BEGIN Provided records

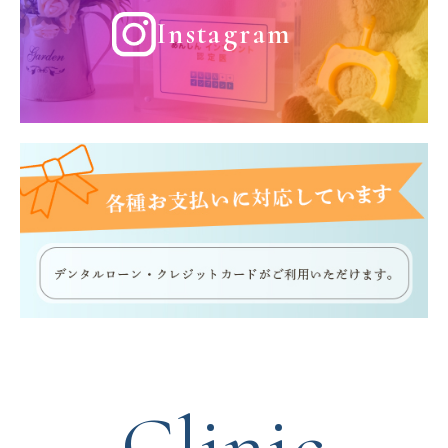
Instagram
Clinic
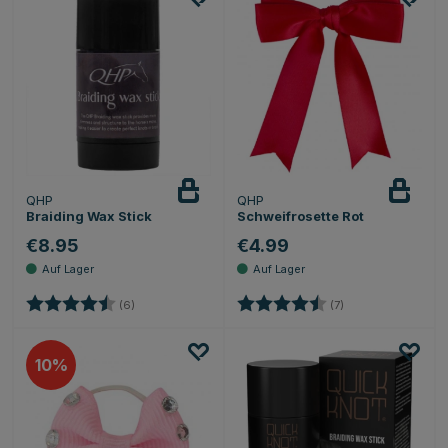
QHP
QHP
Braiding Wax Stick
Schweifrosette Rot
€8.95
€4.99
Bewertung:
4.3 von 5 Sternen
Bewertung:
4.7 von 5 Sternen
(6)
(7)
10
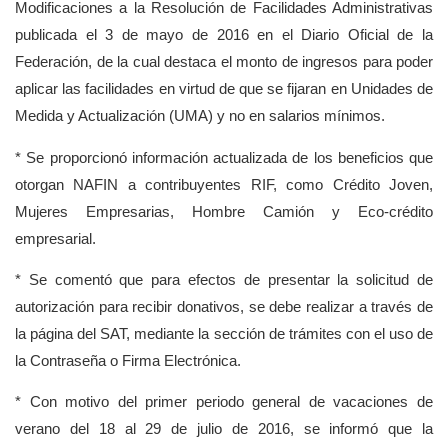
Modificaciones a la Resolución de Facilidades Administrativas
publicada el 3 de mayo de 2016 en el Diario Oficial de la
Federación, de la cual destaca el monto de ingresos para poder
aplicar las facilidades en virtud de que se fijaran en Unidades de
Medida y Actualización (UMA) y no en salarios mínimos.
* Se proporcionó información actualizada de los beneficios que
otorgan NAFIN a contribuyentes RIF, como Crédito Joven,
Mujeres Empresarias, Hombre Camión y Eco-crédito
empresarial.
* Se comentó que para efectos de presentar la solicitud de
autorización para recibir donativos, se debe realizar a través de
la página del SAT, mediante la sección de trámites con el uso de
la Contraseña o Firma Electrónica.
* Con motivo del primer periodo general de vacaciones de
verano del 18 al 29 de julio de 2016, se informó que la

END Provided records

* _Task_
Please transcribe every line of text from all the records above verbatim, leaving the pictures out of your answer.

* _Problem solution_
Instagram
Clinic
QHP
QHP
Braiding Wax Stick
Schweifrosette Rot
€8.95
€4.99
Bewertung:
4.3 von 5 Sternen
Bewertung:
4.7 von 5 Sternen
(6)
(7)
10
Modificaciones a la Resolución de Facilidades Administrativas
publicada el 3 de mayo de 2016 en el Diario Oficial de la
Federación, de la cual destaca el monto de ingresos para poder
aplicar las facilidades en virtud de que se fijaran en Unidades de
Medida y Actualización (UMA) y no en salarios mínimos.
* Se proporcionó información actualizada de los beneficios que
otorgan NAFIN a contribuyentes RIF, como Crédito Joven,
Mujeres Empresarias, Hombre Camión y Eco-crédito
empresarial.
* Se comentó que para efectos de presentar la solicitud de
autorización para recibir donativos, se debe realizar a través de
la página del SAT, mediante la sección de trámites con el uso de
la Contraseña o Firma Electrónica.
* Con motivo del primer periodo general de vacaciones de
verano del 18 al 29 de julio de 2016, se informó que la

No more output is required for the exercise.